Excerpted data: Begin

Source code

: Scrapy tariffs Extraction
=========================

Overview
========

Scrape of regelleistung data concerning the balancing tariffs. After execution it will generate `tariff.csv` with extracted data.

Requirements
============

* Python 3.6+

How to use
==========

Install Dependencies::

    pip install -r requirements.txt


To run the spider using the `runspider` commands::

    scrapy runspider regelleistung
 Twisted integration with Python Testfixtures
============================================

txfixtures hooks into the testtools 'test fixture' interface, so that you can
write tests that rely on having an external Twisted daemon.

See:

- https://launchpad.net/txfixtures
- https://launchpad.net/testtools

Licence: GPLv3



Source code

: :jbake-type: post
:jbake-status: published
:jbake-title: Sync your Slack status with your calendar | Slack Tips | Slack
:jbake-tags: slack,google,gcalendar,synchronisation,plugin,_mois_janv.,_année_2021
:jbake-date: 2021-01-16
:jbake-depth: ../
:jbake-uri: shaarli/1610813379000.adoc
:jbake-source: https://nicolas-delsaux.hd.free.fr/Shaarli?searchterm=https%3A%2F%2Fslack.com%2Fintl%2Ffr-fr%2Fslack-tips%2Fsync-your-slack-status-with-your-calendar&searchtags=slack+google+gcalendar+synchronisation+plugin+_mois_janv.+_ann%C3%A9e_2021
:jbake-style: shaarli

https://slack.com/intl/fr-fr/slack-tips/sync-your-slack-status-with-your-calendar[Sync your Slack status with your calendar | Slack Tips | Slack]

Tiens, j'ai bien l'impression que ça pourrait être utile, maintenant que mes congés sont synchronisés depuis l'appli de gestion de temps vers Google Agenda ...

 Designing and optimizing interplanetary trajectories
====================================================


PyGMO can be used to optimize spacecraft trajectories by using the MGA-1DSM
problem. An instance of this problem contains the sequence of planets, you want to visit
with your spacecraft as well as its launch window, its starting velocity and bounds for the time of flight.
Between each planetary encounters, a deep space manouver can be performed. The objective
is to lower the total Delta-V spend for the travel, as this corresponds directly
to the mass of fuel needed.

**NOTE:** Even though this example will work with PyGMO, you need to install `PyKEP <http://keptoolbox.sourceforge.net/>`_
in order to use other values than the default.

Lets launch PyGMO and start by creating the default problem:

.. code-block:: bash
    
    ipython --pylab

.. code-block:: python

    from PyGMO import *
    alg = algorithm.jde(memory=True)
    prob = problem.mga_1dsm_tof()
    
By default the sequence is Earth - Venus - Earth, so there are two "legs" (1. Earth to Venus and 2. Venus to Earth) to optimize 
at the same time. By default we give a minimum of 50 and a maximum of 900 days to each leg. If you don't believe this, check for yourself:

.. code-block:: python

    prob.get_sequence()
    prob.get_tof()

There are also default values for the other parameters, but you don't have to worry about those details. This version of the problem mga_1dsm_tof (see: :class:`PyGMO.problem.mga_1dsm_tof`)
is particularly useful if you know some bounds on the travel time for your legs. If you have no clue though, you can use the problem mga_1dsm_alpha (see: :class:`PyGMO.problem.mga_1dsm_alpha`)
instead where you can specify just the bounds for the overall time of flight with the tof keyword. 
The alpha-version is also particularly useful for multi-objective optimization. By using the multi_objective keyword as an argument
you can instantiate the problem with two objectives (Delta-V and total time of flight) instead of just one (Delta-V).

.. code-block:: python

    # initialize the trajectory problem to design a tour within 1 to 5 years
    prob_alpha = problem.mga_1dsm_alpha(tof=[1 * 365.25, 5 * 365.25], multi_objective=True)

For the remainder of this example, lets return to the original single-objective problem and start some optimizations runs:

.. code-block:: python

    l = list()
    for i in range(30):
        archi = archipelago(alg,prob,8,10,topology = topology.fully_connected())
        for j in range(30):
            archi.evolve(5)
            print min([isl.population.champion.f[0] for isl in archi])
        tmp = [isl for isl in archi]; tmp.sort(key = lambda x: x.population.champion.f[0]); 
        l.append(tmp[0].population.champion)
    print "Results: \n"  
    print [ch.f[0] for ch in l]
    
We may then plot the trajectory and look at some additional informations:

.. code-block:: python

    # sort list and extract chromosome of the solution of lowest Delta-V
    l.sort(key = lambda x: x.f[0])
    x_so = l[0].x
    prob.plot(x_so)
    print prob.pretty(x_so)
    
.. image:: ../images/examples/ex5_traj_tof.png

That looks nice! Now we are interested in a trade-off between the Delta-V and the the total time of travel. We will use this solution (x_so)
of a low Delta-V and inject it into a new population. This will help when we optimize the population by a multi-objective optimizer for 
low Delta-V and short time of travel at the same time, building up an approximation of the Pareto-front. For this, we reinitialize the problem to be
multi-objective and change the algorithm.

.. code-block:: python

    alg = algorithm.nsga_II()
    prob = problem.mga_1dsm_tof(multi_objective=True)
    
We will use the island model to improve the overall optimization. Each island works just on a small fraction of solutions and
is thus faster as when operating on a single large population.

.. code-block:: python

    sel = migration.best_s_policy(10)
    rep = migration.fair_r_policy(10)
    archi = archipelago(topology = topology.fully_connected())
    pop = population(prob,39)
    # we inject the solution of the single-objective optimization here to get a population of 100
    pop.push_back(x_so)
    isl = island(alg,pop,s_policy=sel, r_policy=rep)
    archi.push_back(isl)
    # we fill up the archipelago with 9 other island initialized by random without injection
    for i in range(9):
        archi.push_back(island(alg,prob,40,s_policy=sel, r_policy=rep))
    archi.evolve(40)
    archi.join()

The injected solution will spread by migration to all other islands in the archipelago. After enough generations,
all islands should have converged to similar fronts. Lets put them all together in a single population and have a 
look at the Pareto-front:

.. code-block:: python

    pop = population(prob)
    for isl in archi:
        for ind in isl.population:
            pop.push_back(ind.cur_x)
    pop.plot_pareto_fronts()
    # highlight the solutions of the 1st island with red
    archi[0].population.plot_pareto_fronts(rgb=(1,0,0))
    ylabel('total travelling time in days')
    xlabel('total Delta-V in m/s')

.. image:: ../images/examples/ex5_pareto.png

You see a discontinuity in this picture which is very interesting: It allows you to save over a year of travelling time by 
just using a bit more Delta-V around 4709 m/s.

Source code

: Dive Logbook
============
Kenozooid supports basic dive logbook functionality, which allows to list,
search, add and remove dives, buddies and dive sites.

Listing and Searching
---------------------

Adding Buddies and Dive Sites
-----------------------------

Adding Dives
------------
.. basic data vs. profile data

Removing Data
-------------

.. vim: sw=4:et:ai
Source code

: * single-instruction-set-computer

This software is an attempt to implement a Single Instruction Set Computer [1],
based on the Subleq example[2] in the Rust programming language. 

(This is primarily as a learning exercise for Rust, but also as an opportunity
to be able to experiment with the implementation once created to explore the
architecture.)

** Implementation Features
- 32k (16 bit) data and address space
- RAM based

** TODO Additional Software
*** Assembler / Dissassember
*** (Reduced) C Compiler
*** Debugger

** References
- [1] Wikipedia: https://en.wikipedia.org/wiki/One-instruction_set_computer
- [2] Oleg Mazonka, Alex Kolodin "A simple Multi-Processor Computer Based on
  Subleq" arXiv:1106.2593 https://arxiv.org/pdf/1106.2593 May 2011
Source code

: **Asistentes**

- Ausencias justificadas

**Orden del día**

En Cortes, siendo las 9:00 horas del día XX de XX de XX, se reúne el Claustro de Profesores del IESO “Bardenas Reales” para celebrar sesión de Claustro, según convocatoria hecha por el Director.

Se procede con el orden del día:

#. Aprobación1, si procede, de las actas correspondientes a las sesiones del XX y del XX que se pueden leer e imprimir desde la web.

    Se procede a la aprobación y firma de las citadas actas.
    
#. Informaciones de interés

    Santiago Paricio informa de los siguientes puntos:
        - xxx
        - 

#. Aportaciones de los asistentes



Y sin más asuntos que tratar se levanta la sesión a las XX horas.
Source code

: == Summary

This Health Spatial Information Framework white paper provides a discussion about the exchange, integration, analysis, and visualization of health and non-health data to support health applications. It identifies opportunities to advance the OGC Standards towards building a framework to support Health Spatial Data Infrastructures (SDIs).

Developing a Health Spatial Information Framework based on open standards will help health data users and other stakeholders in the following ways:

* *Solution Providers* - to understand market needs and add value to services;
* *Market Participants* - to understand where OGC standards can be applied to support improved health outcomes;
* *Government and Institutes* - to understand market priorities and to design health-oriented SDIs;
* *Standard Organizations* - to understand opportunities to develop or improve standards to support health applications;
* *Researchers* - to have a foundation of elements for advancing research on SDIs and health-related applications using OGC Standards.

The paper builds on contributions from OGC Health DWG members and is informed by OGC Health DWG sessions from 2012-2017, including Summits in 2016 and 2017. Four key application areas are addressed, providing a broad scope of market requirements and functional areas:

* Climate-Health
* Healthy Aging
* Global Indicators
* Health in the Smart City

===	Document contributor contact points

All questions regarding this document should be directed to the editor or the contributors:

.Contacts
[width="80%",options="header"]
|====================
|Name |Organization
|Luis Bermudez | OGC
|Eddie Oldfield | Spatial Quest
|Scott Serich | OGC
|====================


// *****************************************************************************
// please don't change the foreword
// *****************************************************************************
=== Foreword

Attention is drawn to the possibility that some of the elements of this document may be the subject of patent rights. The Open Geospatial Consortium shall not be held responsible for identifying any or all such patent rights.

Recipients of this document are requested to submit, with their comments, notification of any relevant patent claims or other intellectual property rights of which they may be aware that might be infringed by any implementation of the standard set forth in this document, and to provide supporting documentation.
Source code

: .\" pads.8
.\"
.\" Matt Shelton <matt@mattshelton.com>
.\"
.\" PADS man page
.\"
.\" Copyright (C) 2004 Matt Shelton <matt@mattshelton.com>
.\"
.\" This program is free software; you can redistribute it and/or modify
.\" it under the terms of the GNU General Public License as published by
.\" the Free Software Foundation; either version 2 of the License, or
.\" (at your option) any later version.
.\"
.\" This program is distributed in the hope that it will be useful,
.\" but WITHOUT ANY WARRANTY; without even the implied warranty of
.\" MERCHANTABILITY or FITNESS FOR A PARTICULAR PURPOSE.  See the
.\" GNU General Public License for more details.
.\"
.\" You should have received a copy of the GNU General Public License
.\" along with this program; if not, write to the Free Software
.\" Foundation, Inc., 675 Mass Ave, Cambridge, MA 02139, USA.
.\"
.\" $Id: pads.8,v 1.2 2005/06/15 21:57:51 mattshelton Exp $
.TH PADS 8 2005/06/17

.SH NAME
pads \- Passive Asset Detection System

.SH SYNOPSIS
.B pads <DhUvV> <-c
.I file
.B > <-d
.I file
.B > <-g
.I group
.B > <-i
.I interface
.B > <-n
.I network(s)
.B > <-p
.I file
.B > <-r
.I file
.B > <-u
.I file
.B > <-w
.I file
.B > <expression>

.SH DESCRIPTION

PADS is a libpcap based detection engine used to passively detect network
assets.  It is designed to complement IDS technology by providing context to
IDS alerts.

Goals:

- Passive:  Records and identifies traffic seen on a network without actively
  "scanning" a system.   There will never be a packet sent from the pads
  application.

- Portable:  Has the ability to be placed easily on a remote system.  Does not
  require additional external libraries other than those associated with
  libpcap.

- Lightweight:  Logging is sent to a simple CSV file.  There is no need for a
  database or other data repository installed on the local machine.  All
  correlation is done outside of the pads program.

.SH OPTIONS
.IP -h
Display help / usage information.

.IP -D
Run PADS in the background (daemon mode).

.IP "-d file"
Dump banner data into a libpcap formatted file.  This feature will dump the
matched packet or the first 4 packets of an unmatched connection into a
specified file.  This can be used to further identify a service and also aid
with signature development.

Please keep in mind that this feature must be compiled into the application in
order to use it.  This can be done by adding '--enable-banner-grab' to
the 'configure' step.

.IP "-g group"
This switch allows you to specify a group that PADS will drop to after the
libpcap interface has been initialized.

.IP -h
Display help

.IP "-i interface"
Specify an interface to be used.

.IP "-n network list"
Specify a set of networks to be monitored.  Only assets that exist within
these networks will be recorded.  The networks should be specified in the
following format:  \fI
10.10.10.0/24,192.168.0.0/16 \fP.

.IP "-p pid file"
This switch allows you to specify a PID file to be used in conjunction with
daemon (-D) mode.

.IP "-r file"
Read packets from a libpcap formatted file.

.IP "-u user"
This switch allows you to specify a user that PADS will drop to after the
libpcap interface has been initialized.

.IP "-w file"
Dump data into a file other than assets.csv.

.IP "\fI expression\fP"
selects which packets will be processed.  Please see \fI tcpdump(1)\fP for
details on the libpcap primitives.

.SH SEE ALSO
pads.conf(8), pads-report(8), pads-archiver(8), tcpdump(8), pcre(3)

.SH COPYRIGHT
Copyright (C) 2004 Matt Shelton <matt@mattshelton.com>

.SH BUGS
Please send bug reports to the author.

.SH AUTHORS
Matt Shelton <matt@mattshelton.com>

Excerpted data: End

**Exercise instructions**
After locating the line with "order to use it." above, return that line and every later line through the one with "these networks will", word for word and with nothing else.

**Answer section**
order to use it.  This can be done by adding '--enable-banner-grab' to
the 'configure' step.

.IP "-g group"
This switch allows you to specify a group that PADS will drop to after the
libpcap interface has been initialized.

.IP -h
Display help

.IP "-i interface"
Specify an interface to be used.

.IP "-n network list"
Specify a set of networks to be monitored.  Only assets that exist within
these networks will be recorded.  The networks should be specified in the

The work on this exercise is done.